By Novice Justin Kandulna
After my school final, I seemed to be at cross roads. I had to earn money if I wanted to study further. On the other hand, I had a very strong desire to join the Society. I did not know whether to work and study first, or to join the Society. I did not want the financial problem to be a deciding factor. My mind was crowded with thoughts and conflicts. Finally I chose to work and study first. My priority was to earn as much money as I could. I worked hard for two years in various fields. I learnt a lot about how to work. My work was good and well appreciated. I also grew more in humility, sincerity and obedience.
It was on this background that I had my last experiment of the novitiate in Bankura last month.
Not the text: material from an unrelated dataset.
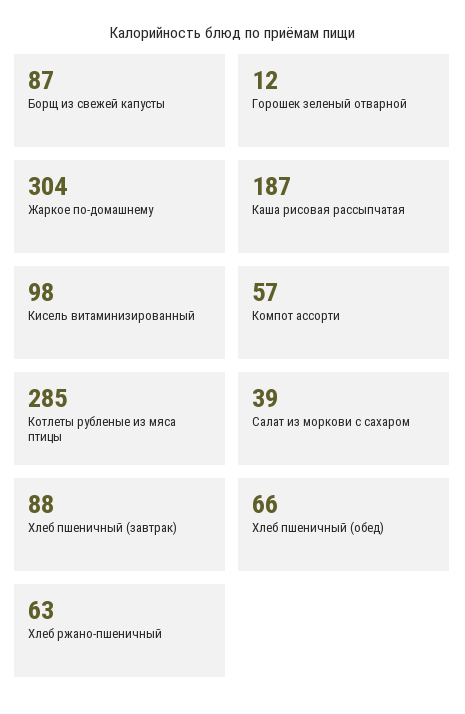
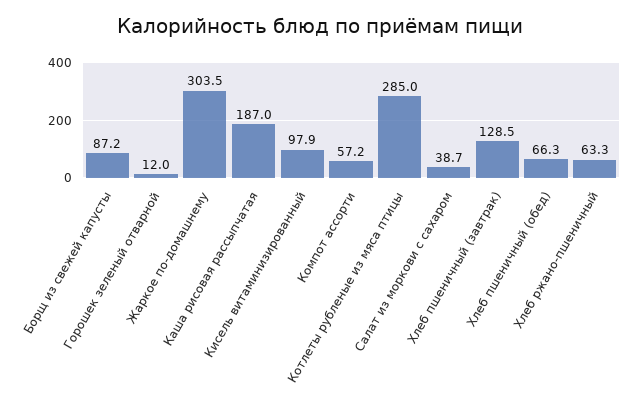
Хлеб пшеничный (завтрак): 88 -> 128.5

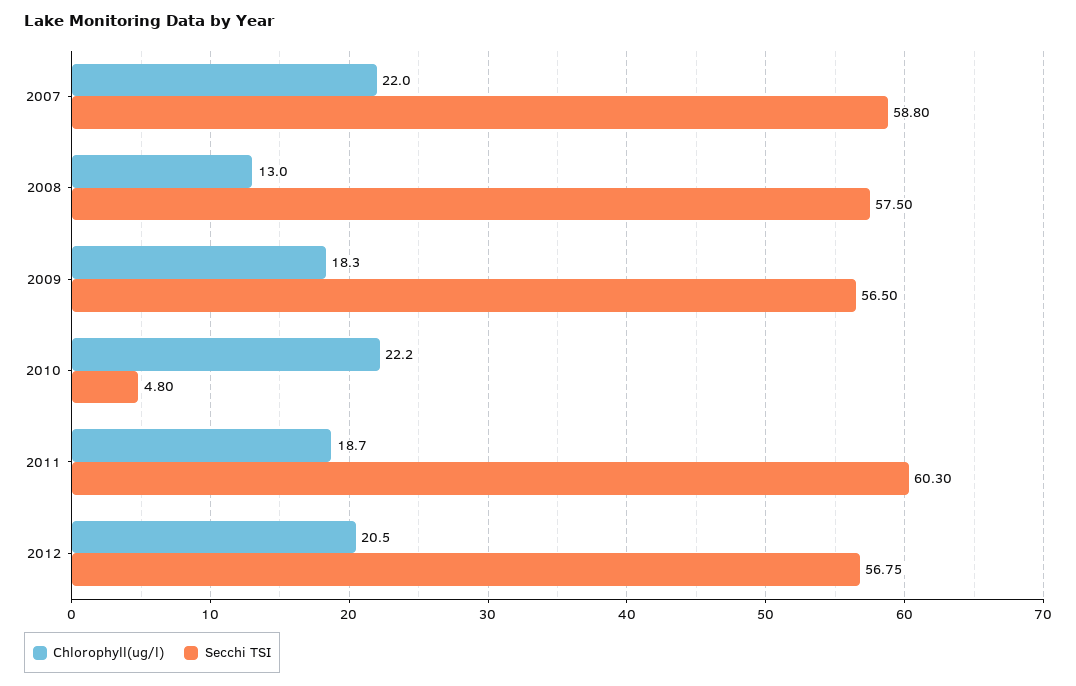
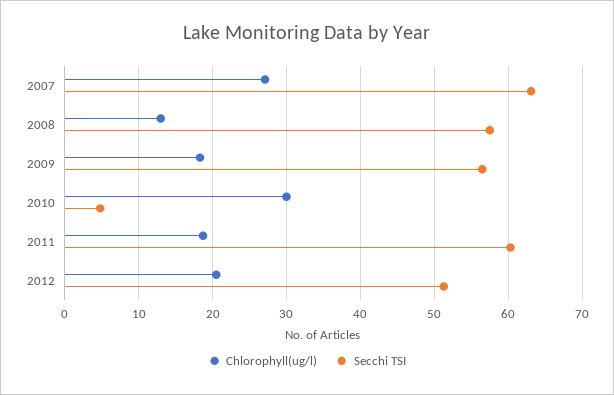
Chlorophyll(ug/l), 2007: 22 -> 27
Secchi TSI, 2007: 58.8 -> 63
Chlorophyll(ug/l), 2010: 22.2 -> 30
Secchi TSI, 2012: 56.75 -> 51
It was working on the field for just two weeks. These two weeks of work experiment helped me to identify how God transforms and mould our hearts in and through open, sincere and hard work.
While going to Bankura, I noticed many things happening in my mind. I was thinking that I have worked hard for a long time so I can do all the work. I wanted to prove myself by working hard; but even after knowing all this, I was afraid and reluctant. But as my companions and I started our work, I became very relaxed. Days were passing quickly and I grew more in sincerity. During work or free time, while reflecting, appreciating, encouraging and accepting each one’s plans and ideas, I felt strengthened. My heart was filled with happiness, zeal and enthusiasm for working together.I did not really expect that I would have such a wonderful experience. I am very grateful to my companions for their support and inspiring words. God has really rewarded me with his showers of blessings.